Home > > Building Codes and Permits


After you have selected your design and ordered working drawings, you and your builder must go through three steps. If you understand the process, it will help to make building your dream home a pleasant experience.


1. Submit your construction drawings to your local building inspector to get a permit to build.

We suggest buying reproducible masters or CAD files if you are going to build a house. You can use these to make a review copy for the building official. Our designs were drawn to meet the national code. Building codes can vary from region to region due to the specific needs for that area. A home plan to be built in California will need to meet local codes related to earthquakes while a house plan built in Florida along the coast will need to consider local hurricane-related building code requirements. 

After the building official itemizes the changes needed, your builder will probably suggest a local architect or draftsman who can adjust the plan accordingly.


2. Pay any fee required so that a building permit can be issued.
This permit allows you and/or your builder to build your house according to your local code requirements. This permit must be displayed at the construction site. It also states how long the permit is valid for construction.


3. Get a Certificate of Occupancy (often just called a “C.O.”) when the home has been completed.
The building official inspects the house construction to make sure the house is in livable condition and that local code was followed. Without the approved paperwork, a family cannot legally move into the newly constructed house.

 Including these steps as part of your building process, along with a bit of patience, will make for a much smoother house-building experience!

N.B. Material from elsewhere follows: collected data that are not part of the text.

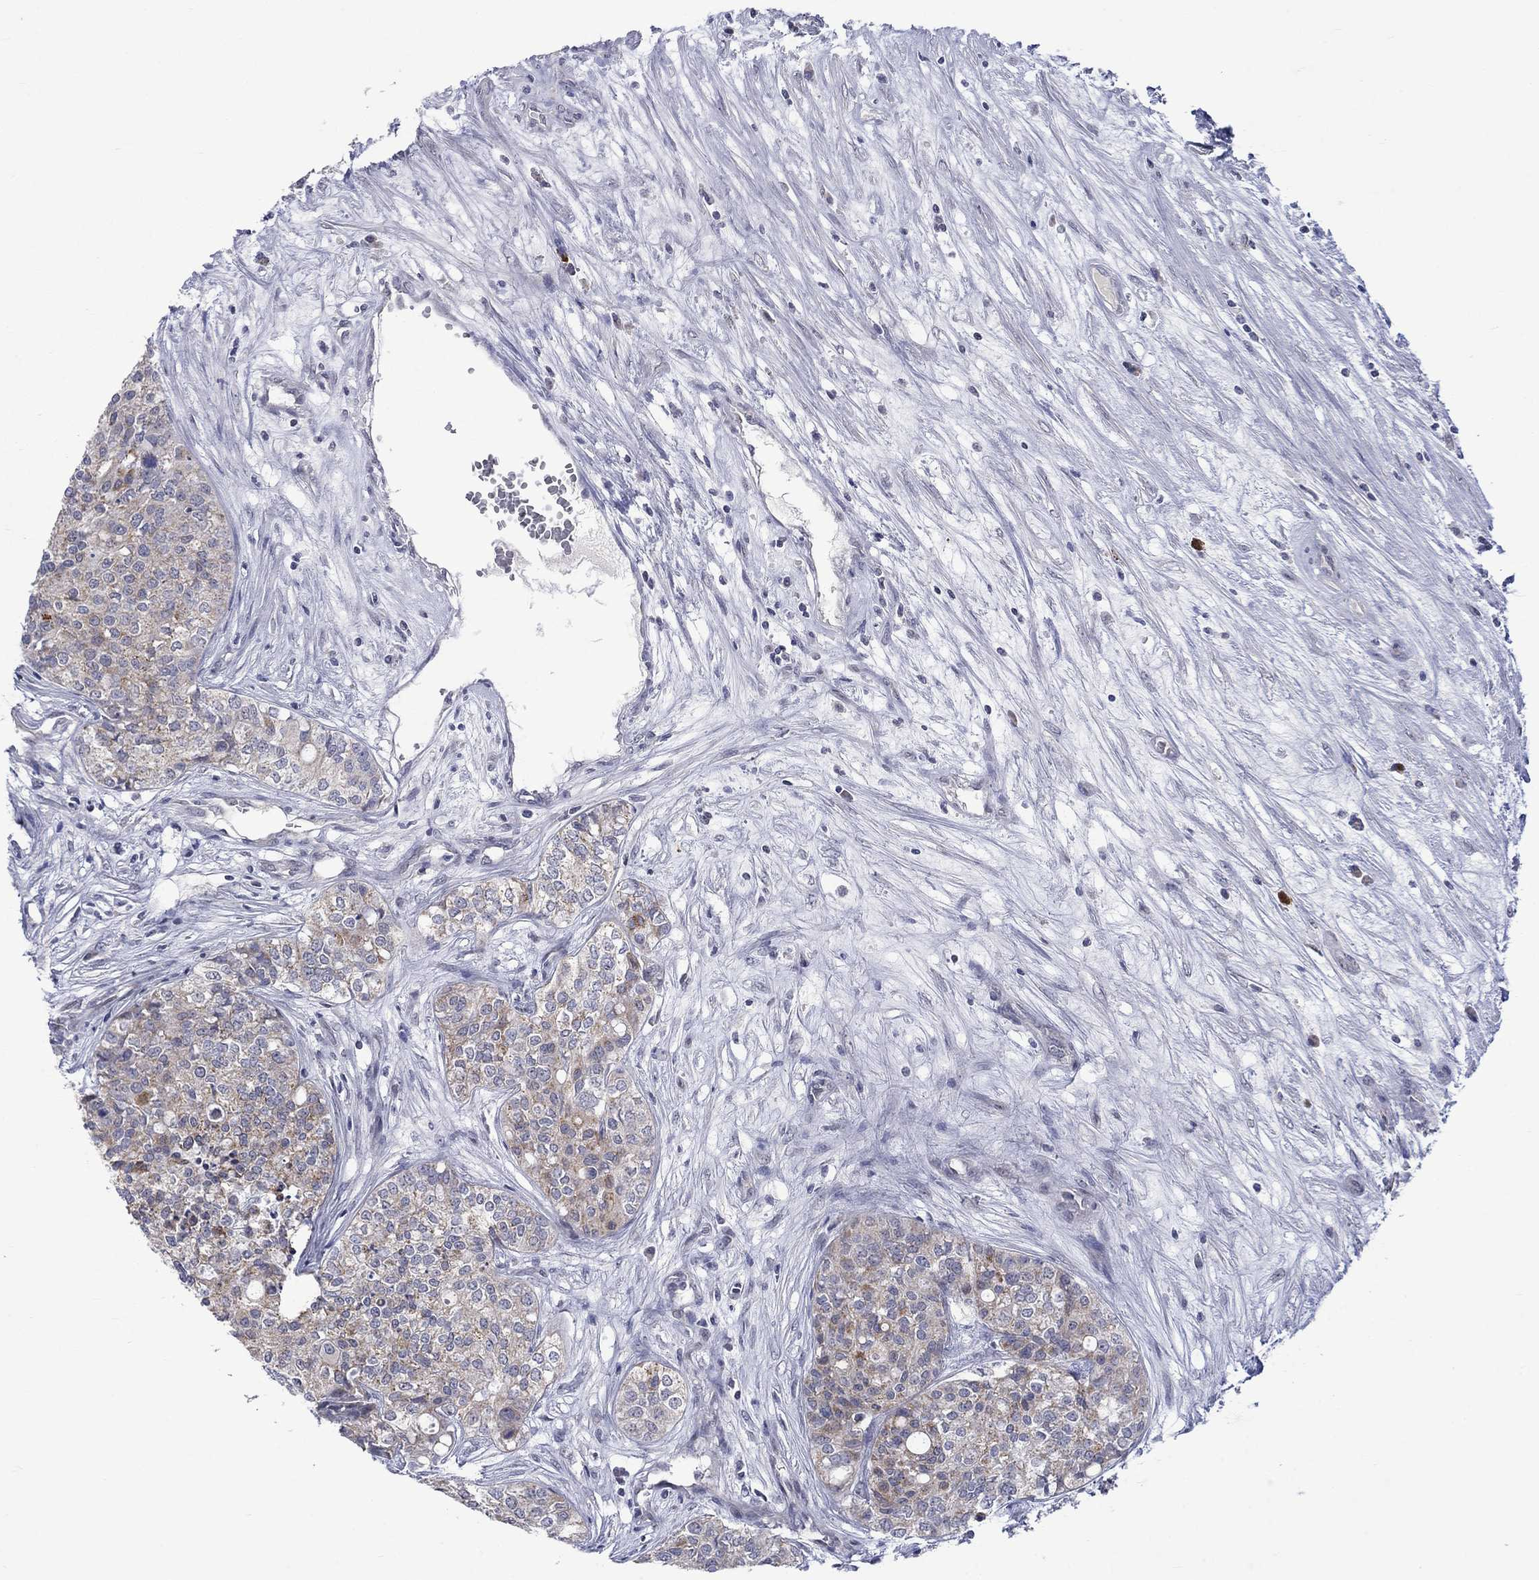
{"staining": {"intensity": "weak", "quantity": "25%-75%", "location": "cytoplasmic/membranous"}, "tissue": "carcinoid", "cell_type": "Tumor cells", "image_type": "cancer", "snomed": [{"axis": "morphology", "description": "Carcinoid, malignant, NOS"}, {"axis": "topography", "description": "Colon"}], "caption": "The photomicrograph reveals staining of malignant carcinoid, revealing weak cytoplasmic/membranous protein expression (brown color) within tumor cells.", "gene": "KCNJ16", "patient": {"sex": "male", "age": 81}}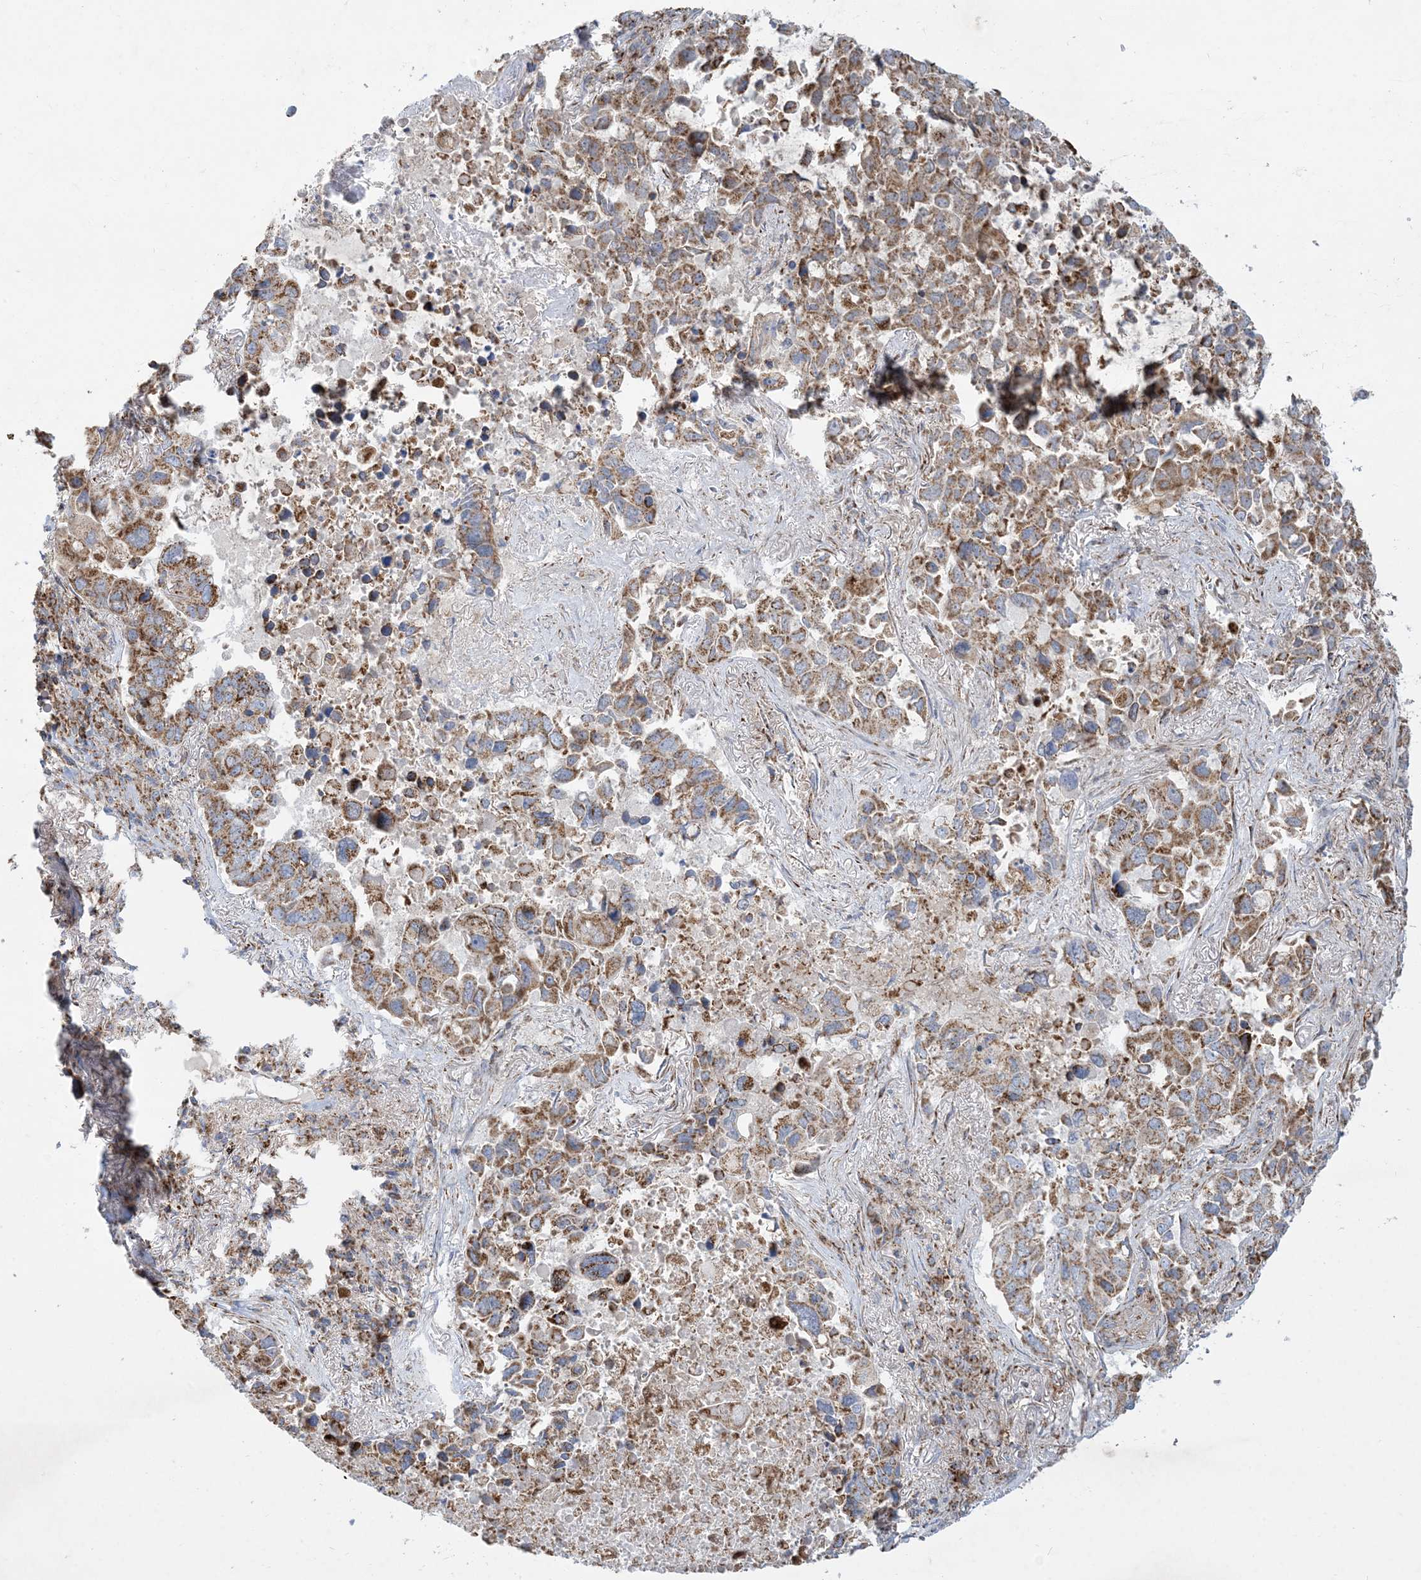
{"staining": {"intensity": "moderate", "quantity": ">75%", "location": "cytoplasmic/membranous"}, "tissue": "lung cancer", "cell_type": "Tumor cells", "image_type": "cancer", "snomed": [{"axis": "morphology", "description": "Adenocarcinoma, NOS"}, {"axis": "topography", "description": "Lung"}], "caption": "A medium amount of moderate cytoplasmic/membranous expression is present in approximately >75% of tumor cells in lung cancer tissue.", "gene": "BEND4", "patient": {"sex": "male", "age": 64}}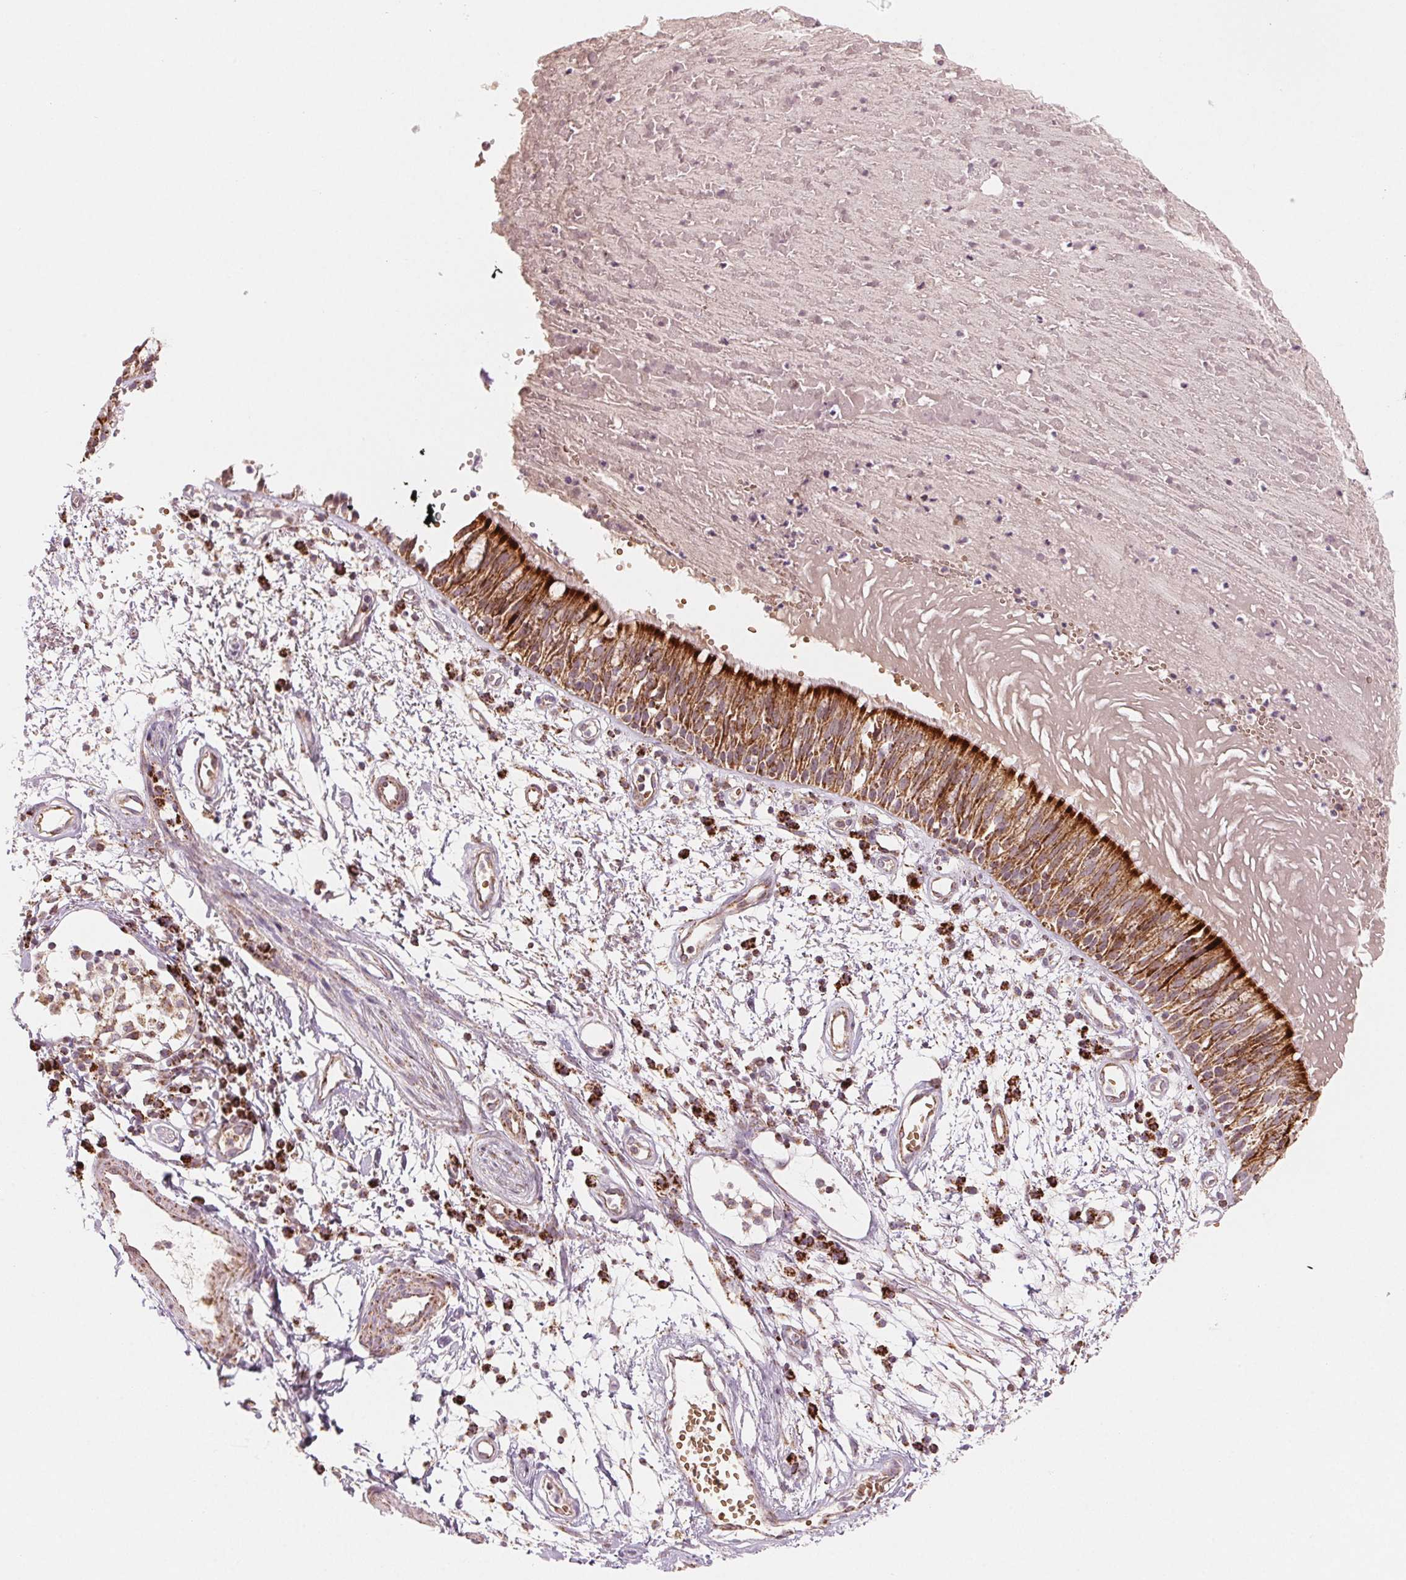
{"staining": {"intensity": "strong", "quantity": ">75%", "location": "cytoplasmic/membranous"}, "tissue": "bronchus", "cell_type": "Respiratory epithelial cells", "image_type": "normal", "snomed": [{"axis": "morphology", "description": "Normal tissue, NOS"}, {"axis": "morphology", "description": "Squamous cell carcinoma, NOS"}, {"axis": "topography", "description": "Cartilage tissue"}, {"axis": "topography", "description": "Bronchus"}, {"axis": "topography", "description": "Lung"}], "caption": "A brown stain shows strong cytoplasmic/membranous positivity of a protein in respiratory epithelial cells of normal bronchus. Nuclei are stained in blue.", "gene": "HINT2", "patient": {"sex": "male", "age": 66}}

Additional Engineering / State Stamp

In some regions, there is another step you will need to take to insure your house plans are in compliance with local codes. Even though our plans are drawn to national code standards, some areas of North America have additional engineering requirements. It is possible you will need to hire a State licensed structural engineer to review the design and provide additional drawings and calculations required by your local building department. Examples of this would be, but not limited to,

    •    Earthquake-prone areas of California and the Pacific Coast

    •    Hurricane risk areas like Florida and the Gulf States

    •    New York, New Jersey, Nevada and sections of Illinois

If you aren’t sure, we highly recommend contacting your building department. They will be able to provide you a list of the items they require to submit to obtain a building permit.

Additionally, stock plans do not have a professional stamp attached. If your building department requires one, they will only accept a stamp from a professional licensed in the state where you plan to build. In this case, you will need to take your house plans to a local engineer or architect for review and stamping. In addition, plans which are used to construct homes in Nevada are required to be drawn by a licensed Nevada architect.